▶ [Data supplied]
#####

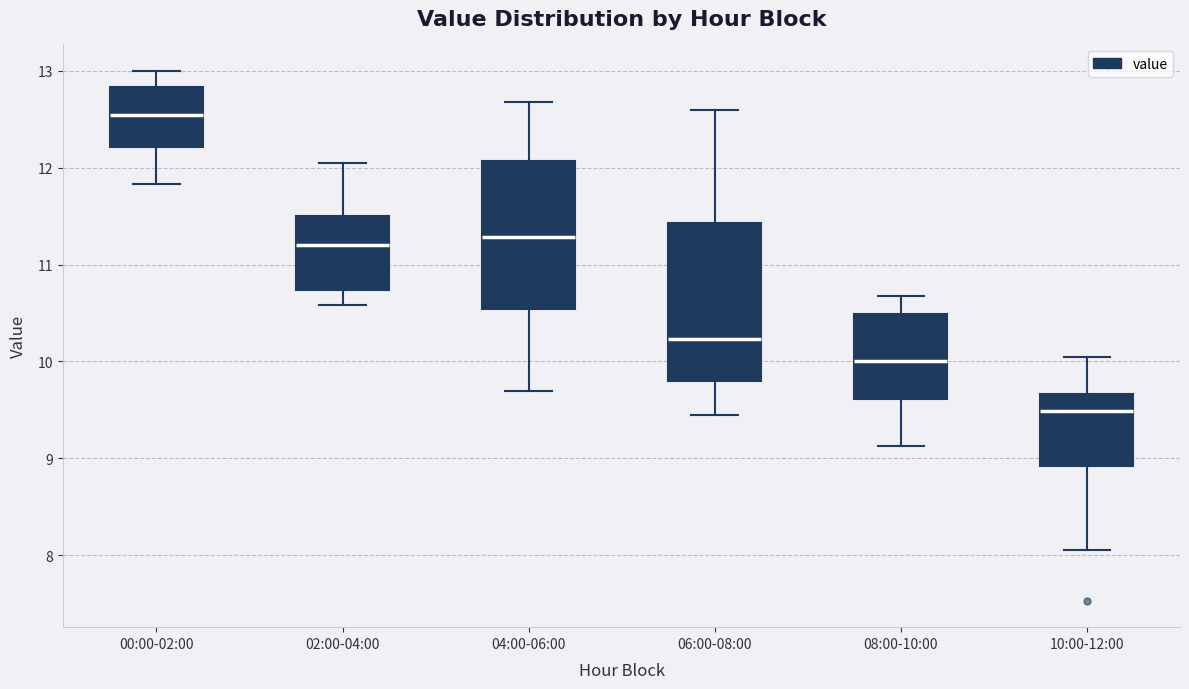

Reading left to right, transcribe this box plot: for each box, give where its median line is, the range the box spans, and where its two whiskers end, as read against the y-axis. The values are not printed on the chart, so give them approximately, as read against the axis.

00:00-02:00: median 12.5, box 12.2 to 12.8, whiskers 11.8 to 13.0
02:00-04:00: median 11.2, box 10.7 to 11.5, whiskers 10.6 to 12.1
04:00-06:00: median 11.3, box 10.5 to 12.1, whiskers 9.7 to 12.7
06:00-08:00: median 10.2, box 9.8 to 11.4, whiskers 9.5 to 12.6
08:00-10:00: median 10.0, box 9.6 to 10.5, whiskers 9.1 to 10.7
10:00-12:00: median 9.5, box 8.9 to 9.7, whiskers 8.1 to 10.1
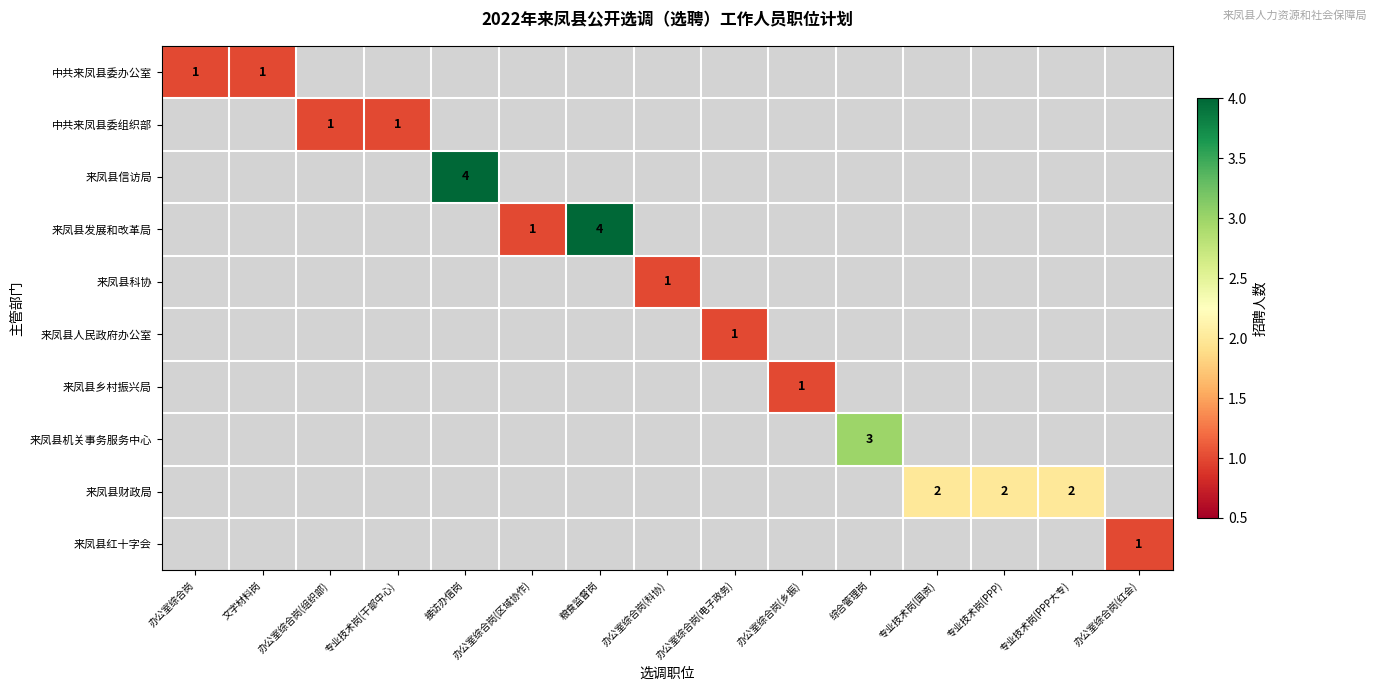

What is the greatest value displayed?

4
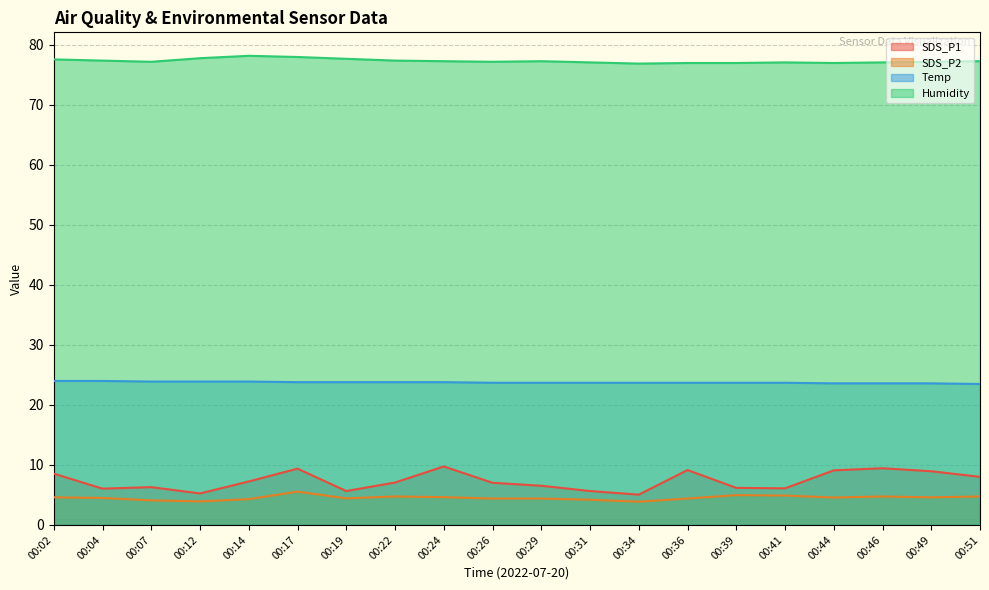

How many lines are shown in the chart?

4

#####

▶ [Work required] Copy the entries word for word, starting with the line that contains "What is the greatest value displayed?" and ending with the final line of the entries, both included. Leave out the pictures.

▶ [Final answer]
What is the greatest value displayed?

4

How many lines are shown in the chart?

4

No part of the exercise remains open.